Hong Kong Dragon

A little over 17 years ago, I gave up my British passport and naturalised as a Chinese citizen. That gave me three stars on my Hong Kong identity card and a HK Special Administrative Region passport issued by the local authorities here. But best of all, now when I go to the mainland (which I do several times a year) I am no longer visiting a foreign country, rather I am returning home to my adopted motherland and have a Home Return Permit issued by the mainland authorities.

Even after all this time, people still ask why I took this major step. A few want to do the same thing and would like to understand the procedures more thoroughly; some are just curious about what motivated me in the first place. Still others, with no knowledge of the situation, or me personally, speculate wildly about what my "real reasons" must have been.

Let me tell the whole story from the beginning so everyone is in the picture. Some will no doubt still choose not to believe me and suspect there is an ulterior motive which I have kept hidden. That is their right, but they would be wrong as I hope the following explanation will make clear.

The story begins in 1986 when several events took place which set me on the path to becoming a Chinese. By then I was married to a local girl and we had two young children. I had been in the public service for 12 years (ICAC from its inception in 1974 up to 1980; thereafter as an Administrative Officer in the government proper) and obtained an important promotion. It was also the year when I first visited our capital city as part of a delegation of expatriate civil servants to gain a better understanding of the views of the Central People’s Government about our position up to and beyond 1997. We met the then deputy head of the Hong Kong and Macao Affairs Office, Mr Lu Ping, then State Councillor Ji Pengfei in the Great Hall of the People.

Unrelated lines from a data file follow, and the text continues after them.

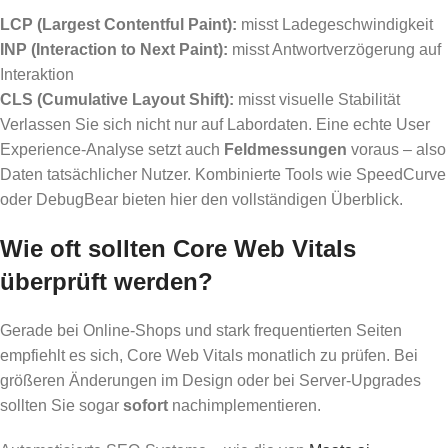
LCP (Largest Contentful Paint):
misst Ladegeschwindigkeit
INP (Interaction to Next Paint):
misst Antwortverzögerung auf
Interaktion
CLS (Cumulative Layout Shift):
misst visuelle Stabilität
Verlassen Sie sich nicht nur auf Labordaten. Eine echte User
Experience-Analyse setzt auch
Feldmessungen
voraus – also
Daten tatsächlicher Nutzer. Kombinierte Tools wie SpeedCurve
oder DebugBear bieten hier den vollständigen Überblick.
Wie oft sollten Core Web Vitals
überprüft werden?
Gerade bei Online-Shops und stark frequentierten Seiten
empfiehlt es sich, Core Web Vitals monatlich zu prüfen. Bei
größeren Änderungen im Design oder bei Server-Upgrades
sollten Sie sogar
sofort
nachimplementieren.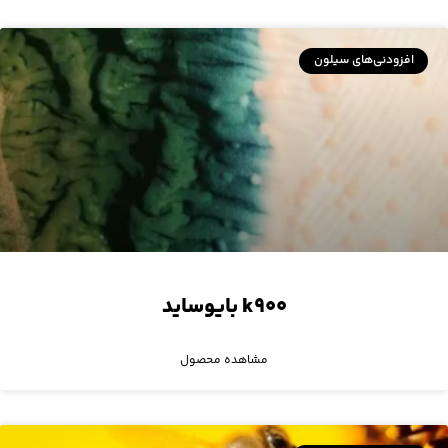
افزودنی‌های سیلون
k۹۰۰ بایوساید
مشاهده محصول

They were both emphatic that they wanted all expats to stay.

I called the family together and asked for their view on the following proposition: Hong Kong has a bright future, and the CPG seems sincere that it wants expats to stay on here after 1997. However the local political situation might turn sour on this last point. Hong Kong will still have a good future, but I might have to return to the private sector. We could not then afford to stay in Hong Kong because rents in the private sector would swallow up any salary I might earn. However if we were prepared to give up the very spacious government quarter that we now occupy, and buy a place of our own about half the size, we would be sacrificing living space in the short term but we would be insuring we could stay here in the long term. What do you say?

Happily, wife and children all said yes, and so it was that I took advantage of the Home Purchase Scheme subsidy to buy my own flat. Despite the many ups and downs in the property market since 1986, it turned out to be one of the better investment decisions we ever made.

It was on the same trip to Beijing that the subject of changing nationality first arose. One member asked Lu Ping straight out if there was any way he could become a Chinese National (the Joint Declaration signed in 1984 had made it clear a small number of the most senior posts in the government must be held by such persons. The Basic Law which came later in 1991 said the same thing). He said we could apply.

Upon return to Hong Kong I reported on the visit including Lu Ping’s answer. A senior official then sent me a copy, in English, of China’s Nationality Law. The first thing to strike someone new to the subject is how liberal the Nationality Law is. There is no reference whatsoever to ethnicity (thus debunking a commonly held view of both foreigners and local Chinese). Rather, there are three alternative routes for a foreigner to become Chinese spelled out in the law: close relative of a Chinese National (close relative not defined); or long term resident of China (long term not defined); or "other relevant circumstances", naturally not defined. It was reading the law in 1986 which planted the germ of an idea that one day, if I so chose, I could become Chinese.

Fast forward 15 years to the early part of this century. Having been the first Director in the Financial Secretary’s Office and the first Commissioner for Tourism, I was appointed in July 2000 to be the first head of a new government department, InvestHK. My job was to travel around the globe selling Hong Kong as the best place in the world to do business. By this time I had lived here for almost 30 years, and knew I would never leave. It felt discordant to be doing all this while still travelling on a British Passport. How much more natural would it be, and how powerful a statement would it make to potential foreign investors, if I could say to them "Hong Kong is such a good product, I bought it myself. And here is my Hong Kong passport to prove it".

So I dusted off that old copy of the Nationality Law, and obtained the information booklet and application form from the Immigration Department. The rest, as they say, is history.